Could you duplicate each of the entries below word for word, leaving the pictures out?

[Extracted records]
◆ ◆ ◆ ◆
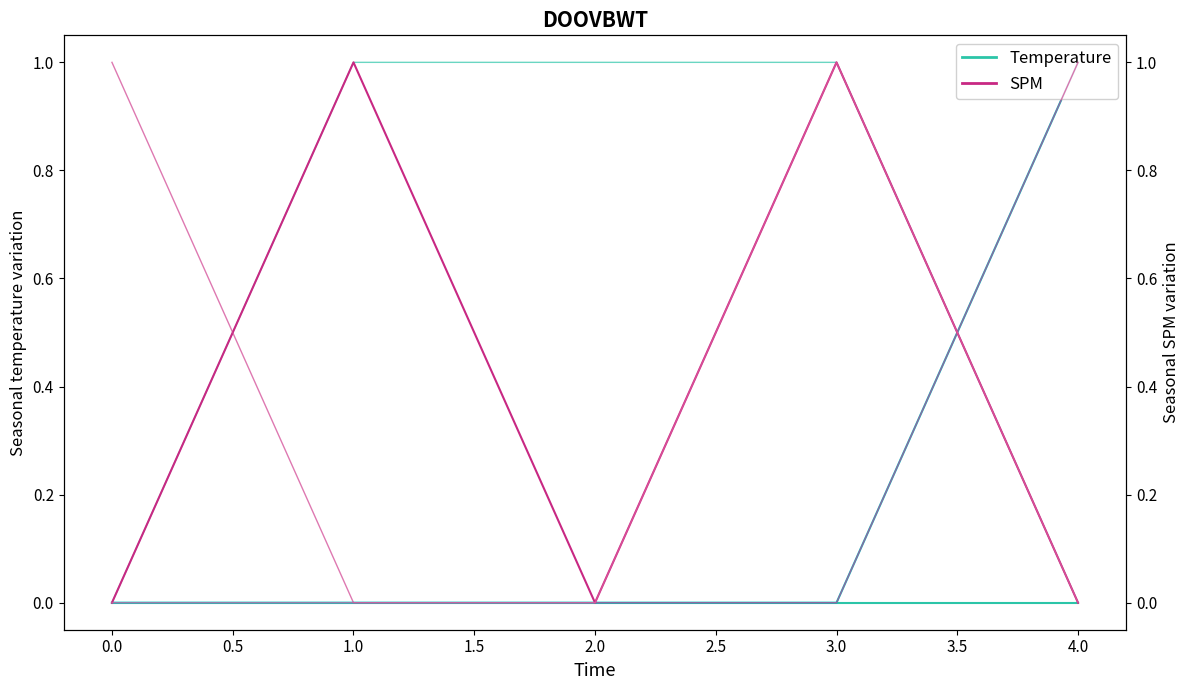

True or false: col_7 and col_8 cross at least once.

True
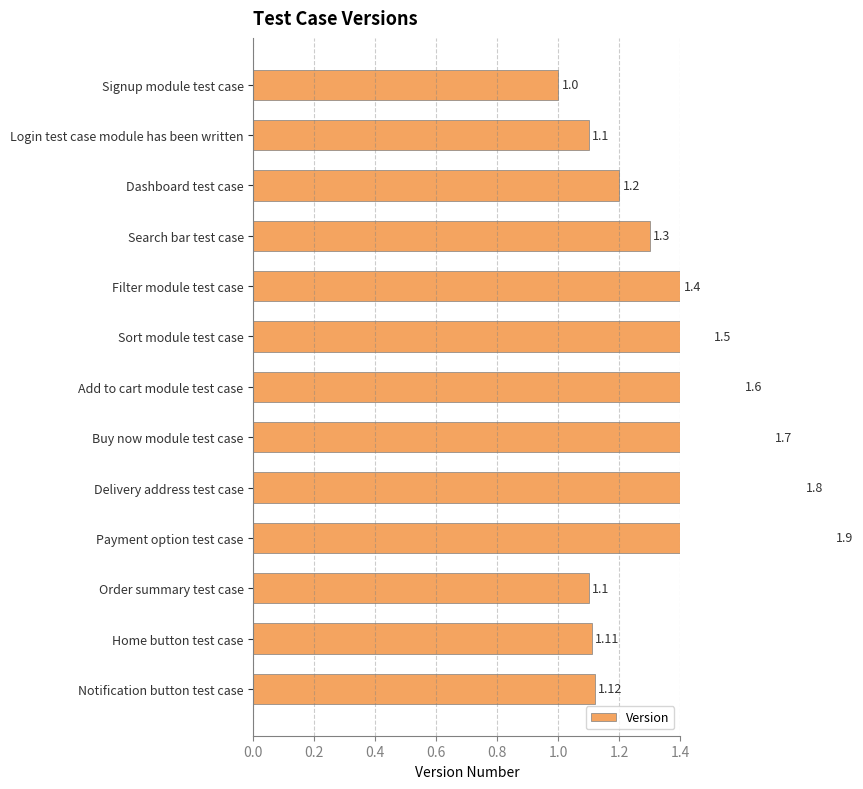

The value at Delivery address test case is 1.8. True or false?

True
◆ ◆ ◆ ◆
Solution for this problem =>
True or false: col_7 and col_8 cross at least once.

True

The value at Delivery address test case is 1.8. True or false?

True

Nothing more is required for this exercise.